Selon Olivier Deshayes, « traiter la révocation de l’offre comme une simple rupture des pourparlers revient tout simplement à nier l’obligation de maintien de l’offre, pourtant explicitement consacrée par l’article 1116. D’un point de vue théorique, cela dispense d’avoir à trouver un fondement à l’effet obligatoire de l’offre… puisque cet effet n’est plus »[6]. L’existence d’une sanction à la rétractation de l’offre, fût-elle limitée par la loi à l’engagement de la responsabilité civile du pollicitant, permet pourtant de considérer qu’il y a bien une obligation légale de maintien de l’offre. Le débat est en réalité ancien et opposait déjà les auteurs à propos de l’arrêt Cruz de 1993[7] : selon certains, l’efficacité de la révocation irrégulière de la promesse unilatérale retirait tout force obligatoire à cette dernière, selon d’autres, l’engagement de la responsabilité contractuelle du promettant dans cette hypothèse prouvait bien que la promesse était dotée d’une force obligatoire.

La caducité de l’offre (art. 1117). L’ordonnance consacre la solution jurisprudentielle selon laquelle l’offre devient caduque à l’expiration du délai fixé par son auteur ou, à défaut, à l’issue d’un délai raisonnable[8] (art. 1117, al. 1er). Ce dernier point permet d’éviter une acceptation formulée tardivement, parfois plusieurs années après l’émission de l’offre, venant surprendre le pollicitant de façon inopportune[9]. Cela étant, l’ordonnance crée une difficulté nouvelle : le délai raisonnable mentionné à l’article 1117, alinéa 1er, est-il le même que celui mentionné à l’article 1116, alinéa 1er ? Il est en effet possible de faire une distinction en concevant un premier délai raisonnable pendant lequel le pollicitant a l’obligation de maintenir son offre, puis un second délai raisonnable pendant lequel le pollicitant peut rétracter l’offre mais pendant lequel l’offre demeure valable tant qu’elle n’a pas été rétractée. L’offre ne deviendrait ainsi caduque qu’à l’issue de ce second délai, sauf rétractation antérieure.

Quant au décès et à l’incapacité du pollicitant, l’ordonnance simplifie le droit positif en retenant la caducité systématique de l’offre (art. 1117, al. 2). La jurisprudence antérieure à l’ordonnance invitait à distinguer selon que l’offre était, ou non, assortie d’un délai et selon que l’offre avait été, ou non, émise intuitu personae (en considération de la personne de son destinataire).

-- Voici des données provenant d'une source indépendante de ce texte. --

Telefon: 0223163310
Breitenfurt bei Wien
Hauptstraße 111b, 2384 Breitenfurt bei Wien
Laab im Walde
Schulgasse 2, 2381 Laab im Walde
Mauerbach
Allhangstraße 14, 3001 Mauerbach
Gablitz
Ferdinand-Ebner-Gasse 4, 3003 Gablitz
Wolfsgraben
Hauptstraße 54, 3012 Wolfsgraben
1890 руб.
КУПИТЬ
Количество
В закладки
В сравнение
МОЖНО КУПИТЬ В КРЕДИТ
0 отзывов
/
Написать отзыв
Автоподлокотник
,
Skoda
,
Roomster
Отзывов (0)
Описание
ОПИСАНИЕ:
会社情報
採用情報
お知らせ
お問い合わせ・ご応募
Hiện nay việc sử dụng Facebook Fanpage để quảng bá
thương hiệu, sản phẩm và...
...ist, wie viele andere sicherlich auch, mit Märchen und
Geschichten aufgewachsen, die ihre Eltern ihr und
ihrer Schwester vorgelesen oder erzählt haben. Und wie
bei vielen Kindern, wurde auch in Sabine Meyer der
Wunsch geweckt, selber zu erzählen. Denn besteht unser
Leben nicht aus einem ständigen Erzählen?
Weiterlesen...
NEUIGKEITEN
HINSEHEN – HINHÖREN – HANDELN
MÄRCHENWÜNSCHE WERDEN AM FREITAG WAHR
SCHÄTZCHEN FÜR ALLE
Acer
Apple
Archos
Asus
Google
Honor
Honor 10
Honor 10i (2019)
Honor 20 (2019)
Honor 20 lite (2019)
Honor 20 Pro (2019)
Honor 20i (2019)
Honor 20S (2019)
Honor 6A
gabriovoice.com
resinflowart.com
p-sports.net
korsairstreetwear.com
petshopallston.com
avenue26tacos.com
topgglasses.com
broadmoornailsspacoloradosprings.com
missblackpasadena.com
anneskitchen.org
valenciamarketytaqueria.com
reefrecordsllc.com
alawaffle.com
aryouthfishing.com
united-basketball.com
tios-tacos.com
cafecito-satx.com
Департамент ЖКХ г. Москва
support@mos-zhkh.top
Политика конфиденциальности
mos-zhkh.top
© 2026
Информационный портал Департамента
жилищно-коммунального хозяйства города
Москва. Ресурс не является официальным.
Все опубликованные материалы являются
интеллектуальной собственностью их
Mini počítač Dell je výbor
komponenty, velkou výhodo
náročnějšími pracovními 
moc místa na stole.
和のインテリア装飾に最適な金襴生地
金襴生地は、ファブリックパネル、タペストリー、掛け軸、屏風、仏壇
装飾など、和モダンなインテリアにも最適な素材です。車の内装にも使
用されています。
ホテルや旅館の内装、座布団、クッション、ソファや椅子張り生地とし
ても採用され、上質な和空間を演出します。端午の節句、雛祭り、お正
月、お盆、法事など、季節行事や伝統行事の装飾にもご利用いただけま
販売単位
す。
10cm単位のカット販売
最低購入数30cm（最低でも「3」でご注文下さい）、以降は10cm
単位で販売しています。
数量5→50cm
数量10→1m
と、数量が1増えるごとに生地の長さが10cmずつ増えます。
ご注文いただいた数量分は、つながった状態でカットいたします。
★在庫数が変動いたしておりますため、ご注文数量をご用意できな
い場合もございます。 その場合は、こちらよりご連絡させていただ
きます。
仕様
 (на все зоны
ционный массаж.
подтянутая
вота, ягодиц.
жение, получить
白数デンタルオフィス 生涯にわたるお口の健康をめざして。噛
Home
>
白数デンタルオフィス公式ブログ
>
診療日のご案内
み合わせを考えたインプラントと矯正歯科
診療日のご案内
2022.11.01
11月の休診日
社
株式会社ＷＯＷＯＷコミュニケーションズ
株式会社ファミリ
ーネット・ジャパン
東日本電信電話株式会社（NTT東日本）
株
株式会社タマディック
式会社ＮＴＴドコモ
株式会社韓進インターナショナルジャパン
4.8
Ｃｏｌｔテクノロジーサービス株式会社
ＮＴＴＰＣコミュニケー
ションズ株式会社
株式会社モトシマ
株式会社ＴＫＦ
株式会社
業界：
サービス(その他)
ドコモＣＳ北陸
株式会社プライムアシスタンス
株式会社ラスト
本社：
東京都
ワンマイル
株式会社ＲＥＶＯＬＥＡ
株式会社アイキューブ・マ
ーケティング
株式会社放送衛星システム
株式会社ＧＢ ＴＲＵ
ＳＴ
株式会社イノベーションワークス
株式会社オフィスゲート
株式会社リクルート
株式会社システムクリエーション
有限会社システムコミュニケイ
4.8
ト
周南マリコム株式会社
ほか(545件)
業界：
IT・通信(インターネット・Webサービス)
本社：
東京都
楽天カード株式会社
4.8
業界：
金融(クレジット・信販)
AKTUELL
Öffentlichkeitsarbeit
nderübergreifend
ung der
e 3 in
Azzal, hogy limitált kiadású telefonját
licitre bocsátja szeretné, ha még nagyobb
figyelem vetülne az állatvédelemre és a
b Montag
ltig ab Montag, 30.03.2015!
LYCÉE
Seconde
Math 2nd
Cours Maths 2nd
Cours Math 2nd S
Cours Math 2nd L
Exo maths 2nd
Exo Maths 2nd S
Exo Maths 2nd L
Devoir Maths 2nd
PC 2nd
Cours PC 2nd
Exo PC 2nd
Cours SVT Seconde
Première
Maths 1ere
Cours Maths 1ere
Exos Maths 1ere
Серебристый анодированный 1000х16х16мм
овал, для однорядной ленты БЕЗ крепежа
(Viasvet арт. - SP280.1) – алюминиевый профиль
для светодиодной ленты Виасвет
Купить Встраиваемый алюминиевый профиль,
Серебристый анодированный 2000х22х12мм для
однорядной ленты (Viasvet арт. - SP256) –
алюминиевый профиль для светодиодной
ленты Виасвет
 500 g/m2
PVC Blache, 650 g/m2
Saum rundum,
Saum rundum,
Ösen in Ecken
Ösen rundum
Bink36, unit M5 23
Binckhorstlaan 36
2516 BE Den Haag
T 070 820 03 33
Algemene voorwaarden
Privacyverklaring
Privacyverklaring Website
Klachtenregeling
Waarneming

Définition de l’acceptation (art. 1118, al. 1er et 3). On comprend à la lecture de la définition de l’acceptation (art. 1118, al. 1er) qu’il s’agit d’un acte juridique unilatéral (« manifestation de volonté de son auteur ») et qu’elle doit être pure et simple (« d’être lié dans les termes de l’offre »). L’acceptation qui ne serait pas pure et simple ne serait pas une acceptation, mais une contre-proposition, c’est-à-dire une nouvelle offre (art. 1118, al. 3). La définition retenue de l’acceptation est donc très classique. Rappelons que l’article 1113, alinéa 2, prévoit que l’acceptation ne doit pas être nécessairement verbale ou écrite, mais peut résulter du comportement de l’acceptant (par exemple la personne qui insère des pièces dans un distributeur automatique de boissons et sélectionne une boisson).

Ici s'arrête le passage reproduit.